# TASK TO COMPLETE:
Go through the entries and copy every line that has the string "controller" in it.

........

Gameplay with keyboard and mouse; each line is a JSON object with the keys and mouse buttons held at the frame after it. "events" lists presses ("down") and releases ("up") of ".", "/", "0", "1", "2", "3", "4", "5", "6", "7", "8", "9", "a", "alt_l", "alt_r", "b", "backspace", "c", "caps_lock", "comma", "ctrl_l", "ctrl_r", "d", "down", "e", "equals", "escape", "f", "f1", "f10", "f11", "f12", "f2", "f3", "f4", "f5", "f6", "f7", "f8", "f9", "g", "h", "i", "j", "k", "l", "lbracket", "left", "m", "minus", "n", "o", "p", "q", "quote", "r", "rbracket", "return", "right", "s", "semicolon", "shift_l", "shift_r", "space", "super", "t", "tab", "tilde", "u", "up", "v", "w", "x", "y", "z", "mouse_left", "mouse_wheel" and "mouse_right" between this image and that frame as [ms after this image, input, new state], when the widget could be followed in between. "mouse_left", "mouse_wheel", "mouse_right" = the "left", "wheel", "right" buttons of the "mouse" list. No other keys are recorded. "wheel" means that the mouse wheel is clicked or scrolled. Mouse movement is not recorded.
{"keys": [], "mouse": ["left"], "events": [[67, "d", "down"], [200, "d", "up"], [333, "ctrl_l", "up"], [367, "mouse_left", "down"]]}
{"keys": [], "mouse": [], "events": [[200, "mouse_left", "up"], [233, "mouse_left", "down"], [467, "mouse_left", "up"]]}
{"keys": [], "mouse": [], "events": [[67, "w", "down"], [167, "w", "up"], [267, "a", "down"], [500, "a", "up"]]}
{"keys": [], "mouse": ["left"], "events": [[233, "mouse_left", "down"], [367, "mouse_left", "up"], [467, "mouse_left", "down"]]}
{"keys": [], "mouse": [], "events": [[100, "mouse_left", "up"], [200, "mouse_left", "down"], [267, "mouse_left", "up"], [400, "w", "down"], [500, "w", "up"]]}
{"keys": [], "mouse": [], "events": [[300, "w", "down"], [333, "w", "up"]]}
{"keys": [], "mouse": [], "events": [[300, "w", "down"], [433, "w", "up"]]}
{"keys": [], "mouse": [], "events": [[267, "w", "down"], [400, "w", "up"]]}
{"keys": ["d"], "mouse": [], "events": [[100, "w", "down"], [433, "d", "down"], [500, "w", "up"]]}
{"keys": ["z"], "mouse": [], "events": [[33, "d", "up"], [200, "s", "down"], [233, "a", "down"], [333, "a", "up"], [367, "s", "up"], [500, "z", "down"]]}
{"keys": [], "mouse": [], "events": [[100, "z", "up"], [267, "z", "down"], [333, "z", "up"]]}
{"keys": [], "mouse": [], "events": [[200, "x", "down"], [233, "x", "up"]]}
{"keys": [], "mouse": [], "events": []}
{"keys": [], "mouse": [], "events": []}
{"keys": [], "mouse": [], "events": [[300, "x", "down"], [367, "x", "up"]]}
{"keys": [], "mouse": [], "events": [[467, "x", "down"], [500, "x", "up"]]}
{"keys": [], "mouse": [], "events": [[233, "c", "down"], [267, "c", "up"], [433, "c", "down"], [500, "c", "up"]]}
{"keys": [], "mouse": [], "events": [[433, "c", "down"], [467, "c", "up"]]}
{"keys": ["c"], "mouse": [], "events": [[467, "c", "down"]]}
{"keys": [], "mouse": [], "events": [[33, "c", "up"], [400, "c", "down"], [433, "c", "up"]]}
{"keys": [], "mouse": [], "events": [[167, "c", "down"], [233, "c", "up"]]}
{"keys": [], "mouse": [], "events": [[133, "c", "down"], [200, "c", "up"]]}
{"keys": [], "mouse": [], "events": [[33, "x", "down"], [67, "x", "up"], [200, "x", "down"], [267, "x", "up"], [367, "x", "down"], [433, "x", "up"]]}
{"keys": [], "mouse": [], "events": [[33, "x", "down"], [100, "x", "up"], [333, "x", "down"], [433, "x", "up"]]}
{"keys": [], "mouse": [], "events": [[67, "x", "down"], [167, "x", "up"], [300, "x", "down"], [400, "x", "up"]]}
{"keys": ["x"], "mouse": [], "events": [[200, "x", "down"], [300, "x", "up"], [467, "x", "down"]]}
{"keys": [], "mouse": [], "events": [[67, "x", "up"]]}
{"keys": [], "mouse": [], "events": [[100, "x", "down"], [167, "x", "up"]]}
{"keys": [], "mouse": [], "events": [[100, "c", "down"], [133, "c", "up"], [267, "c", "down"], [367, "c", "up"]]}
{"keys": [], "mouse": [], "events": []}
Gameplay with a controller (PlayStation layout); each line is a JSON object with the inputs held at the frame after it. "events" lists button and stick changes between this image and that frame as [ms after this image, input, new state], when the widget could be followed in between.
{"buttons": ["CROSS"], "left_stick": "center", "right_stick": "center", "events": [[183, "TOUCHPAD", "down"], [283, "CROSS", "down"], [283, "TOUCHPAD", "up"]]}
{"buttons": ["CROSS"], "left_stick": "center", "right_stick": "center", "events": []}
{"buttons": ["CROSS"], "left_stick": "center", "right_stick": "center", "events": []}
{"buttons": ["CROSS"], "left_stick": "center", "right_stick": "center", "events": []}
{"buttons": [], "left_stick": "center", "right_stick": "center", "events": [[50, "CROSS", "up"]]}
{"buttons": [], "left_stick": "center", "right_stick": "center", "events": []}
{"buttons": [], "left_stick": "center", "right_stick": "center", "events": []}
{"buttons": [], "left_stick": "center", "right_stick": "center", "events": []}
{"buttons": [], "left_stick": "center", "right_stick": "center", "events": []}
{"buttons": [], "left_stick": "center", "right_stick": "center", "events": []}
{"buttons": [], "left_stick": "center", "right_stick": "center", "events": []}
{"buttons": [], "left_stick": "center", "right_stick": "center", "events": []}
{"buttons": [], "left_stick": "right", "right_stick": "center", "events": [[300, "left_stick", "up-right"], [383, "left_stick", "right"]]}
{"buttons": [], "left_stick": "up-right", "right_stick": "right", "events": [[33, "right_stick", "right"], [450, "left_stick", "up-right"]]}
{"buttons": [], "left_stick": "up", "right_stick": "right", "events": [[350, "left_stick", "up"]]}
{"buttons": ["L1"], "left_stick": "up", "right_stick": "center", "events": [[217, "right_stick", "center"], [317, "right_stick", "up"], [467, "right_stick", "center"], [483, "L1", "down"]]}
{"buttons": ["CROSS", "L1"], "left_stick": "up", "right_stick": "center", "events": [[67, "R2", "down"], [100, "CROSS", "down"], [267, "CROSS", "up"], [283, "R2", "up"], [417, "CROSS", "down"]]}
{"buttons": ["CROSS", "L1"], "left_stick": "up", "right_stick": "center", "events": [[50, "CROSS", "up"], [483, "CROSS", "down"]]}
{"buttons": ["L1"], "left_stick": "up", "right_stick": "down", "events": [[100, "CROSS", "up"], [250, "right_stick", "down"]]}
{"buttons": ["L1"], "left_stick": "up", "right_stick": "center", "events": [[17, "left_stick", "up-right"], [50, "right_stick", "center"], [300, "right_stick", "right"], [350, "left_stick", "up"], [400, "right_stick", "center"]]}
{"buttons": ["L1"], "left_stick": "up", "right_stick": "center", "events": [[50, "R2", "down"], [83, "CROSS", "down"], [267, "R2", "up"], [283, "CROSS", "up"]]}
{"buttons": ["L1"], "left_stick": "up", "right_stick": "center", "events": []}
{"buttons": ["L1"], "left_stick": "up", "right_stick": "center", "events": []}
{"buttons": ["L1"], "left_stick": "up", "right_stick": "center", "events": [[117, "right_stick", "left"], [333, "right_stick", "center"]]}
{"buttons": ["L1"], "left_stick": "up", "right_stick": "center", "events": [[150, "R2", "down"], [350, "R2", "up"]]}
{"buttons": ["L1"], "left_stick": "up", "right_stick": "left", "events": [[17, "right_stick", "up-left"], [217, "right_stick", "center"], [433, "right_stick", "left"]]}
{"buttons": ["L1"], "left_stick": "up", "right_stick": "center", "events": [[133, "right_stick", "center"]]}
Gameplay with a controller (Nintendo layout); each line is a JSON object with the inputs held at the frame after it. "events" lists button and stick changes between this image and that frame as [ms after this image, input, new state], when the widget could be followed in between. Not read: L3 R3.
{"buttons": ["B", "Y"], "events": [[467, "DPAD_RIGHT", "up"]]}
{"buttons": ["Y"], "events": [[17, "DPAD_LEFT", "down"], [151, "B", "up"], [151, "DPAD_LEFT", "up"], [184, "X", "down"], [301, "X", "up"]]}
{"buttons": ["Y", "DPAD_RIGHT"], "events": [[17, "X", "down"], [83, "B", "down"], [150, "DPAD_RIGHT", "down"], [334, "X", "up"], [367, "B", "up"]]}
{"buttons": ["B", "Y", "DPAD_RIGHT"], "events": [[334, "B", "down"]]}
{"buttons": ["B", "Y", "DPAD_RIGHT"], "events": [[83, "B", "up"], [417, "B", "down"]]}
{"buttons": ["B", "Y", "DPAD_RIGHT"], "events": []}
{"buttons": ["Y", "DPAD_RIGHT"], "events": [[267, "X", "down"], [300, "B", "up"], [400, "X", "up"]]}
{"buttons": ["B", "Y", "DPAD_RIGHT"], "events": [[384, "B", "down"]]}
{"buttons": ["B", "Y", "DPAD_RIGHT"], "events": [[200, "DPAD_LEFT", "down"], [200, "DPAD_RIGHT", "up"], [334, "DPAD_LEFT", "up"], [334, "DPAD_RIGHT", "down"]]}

........

# SOLUTION:
Gameplay with a controller (PlayStation layout); each line is a JSON object with the inputs held at the frame after it. "events" lists button and stick changes between this image and that frame as [ms after this image, input, new state], when the widget could be followed in between.
Gameplay with a controller (Nintendo layout); each line is a JSON object with the inputs held at the frame after it. "events" lists button and stick changes between this image and that frame as [ms after this image, input, new state], when the widget could be followed in between. Not read: L3 R3.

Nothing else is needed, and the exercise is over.